** Opening Excerpted records block **

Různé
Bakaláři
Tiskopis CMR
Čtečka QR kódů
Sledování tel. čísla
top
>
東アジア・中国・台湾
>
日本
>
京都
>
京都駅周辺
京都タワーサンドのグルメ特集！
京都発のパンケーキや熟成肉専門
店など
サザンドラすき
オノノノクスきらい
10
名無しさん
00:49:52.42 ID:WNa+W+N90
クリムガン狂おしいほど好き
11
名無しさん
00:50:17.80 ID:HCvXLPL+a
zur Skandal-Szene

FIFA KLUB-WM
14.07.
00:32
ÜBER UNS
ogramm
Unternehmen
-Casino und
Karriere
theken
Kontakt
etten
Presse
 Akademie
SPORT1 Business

** Closing Excerpted records block **
** Opening Excerpted records block **

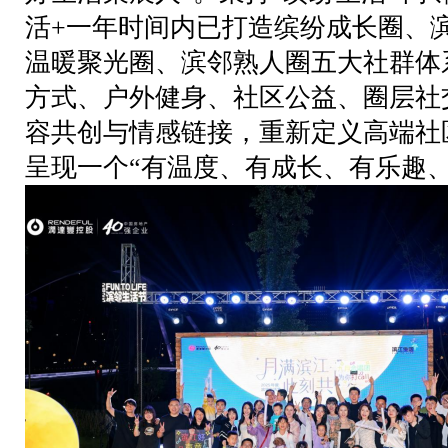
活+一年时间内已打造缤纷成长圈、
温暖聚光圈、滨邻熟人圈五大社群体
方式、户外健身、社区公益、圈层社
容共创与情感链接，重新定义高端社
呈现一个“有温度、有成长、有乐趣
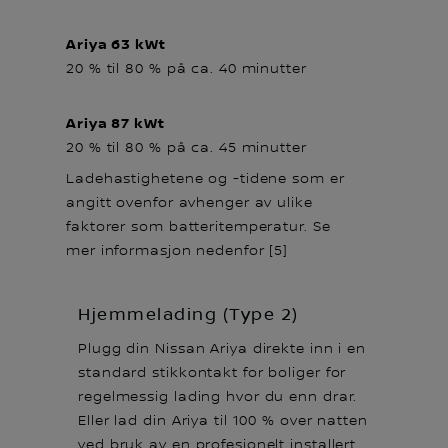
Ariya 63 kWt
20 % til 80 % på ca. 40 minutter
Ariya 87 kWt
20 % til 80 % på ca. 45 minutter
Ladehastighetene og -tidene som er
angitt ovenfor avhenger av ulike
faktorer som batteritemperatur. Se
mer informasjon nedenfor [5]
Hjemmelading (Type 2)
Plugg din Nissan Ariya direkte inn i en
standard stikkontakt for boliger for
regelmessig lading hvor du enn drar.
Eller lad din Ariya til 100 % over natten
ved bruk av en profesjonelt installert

** Closing Excerpted records block **

## Exercise instructions
Copy out precisely the lines from the line with "Ariya 63 kWt" to the line with "ved bruk av en profesjonelt installert" in the material above, including those two lines and omitting all the rest.

## Your solution
Ariya 63 kWt
20 % til 80 % på ca. 40 minutter
Ariya 87 kWt
20 % til 80 % på ca. 45 minutter
Ladehastighetene og -tidene som er
angitt ovenfor avhenger av ulike
faktorer som batteritemperatur. Se
mer informasjon nedenfor [5]
Hjemmelading (Type 2)
Plugg din Nissan Ariya direkte inn i en
standard stikkontakt for boliger for
regelmessig lading hvor du enn drar.
Eller lad din Ariya til 100 % over natten
ved bruk av en profesjonelt installert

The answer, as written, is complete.